ASSIGNMENT A: From the MLRun training tutorial, print everything from "The Feature vector" down to "joined to it.", unchanged.
ASSIGNMENT B:
Do these statements agree with the MLRun training tutorial? Answer yes or no for each and quote the words of the tutorial that decide it.
(i) The project name is set to 'fraud-demo'.
(ii) By default, the last FeatureSet in the feature list acts as the spine.
(iii) The log output reports that the project was loaded from MLRun DB.
ASSIGNMENT C:
Answer these questions from the MLRun training tutorial, one answer per line:
(i) What value is passed as context when the project object is initialized?
(ii) What date and time appear in the log line that reports the project being loaded?
(iii) In this instance, what data serves as the spine?

TEXT SHOWN:

Part 2: Training
Contents
Part 2: Training#
In this part you learn how to use MLRun’s Feature Store to easily define a Feature Vector and create the dataset you need to run the training process.
By the end of this tutorial you’ll learn how to:
Combine multiple data sources to a single feature vector
Create training dataset
Create a model using an MLRun hub function
project_name = 'fraud-demo'
import mlrun
# Initialize the MLRun project object
project = mlrun.get_or_create_project(project_name, context="./", user_project=True)
> 2023-02-15 14:43:21,980 [info] loaded project fraud-demo from MLRun DB
Step 1 - Create a feature vector#
In this section you create a feature vector.
The Feature vector has a name
so you can reference to it later via the URI or your serving function, and it has a list of
features
from the available feature sets. You can add a feature from a feature set by adding <FeatureSet>.<Feature>
to
the list, or add <FeatureSet>.*
to add all the feature set’s available features.
By default, the first FeatureSet in the feature list acts as the spine, meaning that all the other features are joined to it.
For example, in this instance you use the early sense sensor data as the spine, so for each early sense event you create produces a row in the resulted feature vector.

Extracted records
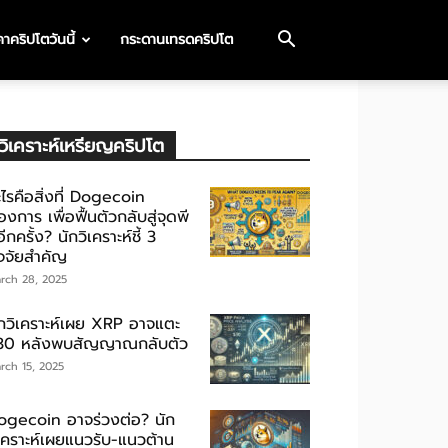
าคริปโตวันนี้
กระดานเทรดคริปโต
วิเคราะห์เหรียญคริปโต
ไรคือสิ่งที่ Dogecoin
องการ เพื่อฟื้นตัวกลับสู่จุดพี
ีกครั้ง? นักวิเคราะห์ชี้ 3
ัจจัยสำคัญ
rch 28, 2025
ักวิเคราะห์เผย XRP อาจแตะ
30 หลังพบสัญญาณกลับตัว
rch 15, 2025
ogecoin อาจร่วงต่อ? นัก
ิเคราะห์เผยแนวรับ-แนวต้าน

EXERCISE RESPONSE A:
The Feature vector has a name
so you can reference to it later via the URI or your serving function, and it has a list of
features
from the available feature sets. You can add a feature from a feature set by adding <FeatureSet>.<Feature>
to
the list, or add <FeatureSet>.*
to add all the feature set’s available features.
By default, the first FeatureSet in the feature list acts as the spine, meaning that all the other features are joined to it.

EXERCISE RESPONSE B:
(i) Yes: "project_name = 'fraud-demo'"
(ii) No: "By default, the first FeatureSet in the feature list acts as the spine"
(iii) Yes: "loaded project fraud-demo from MLRun DB"

EXERCISE RESPONSE C:
(i) "./"
(ii) 2023-02-15 14:43:21,980
(iii) The early sense sensor data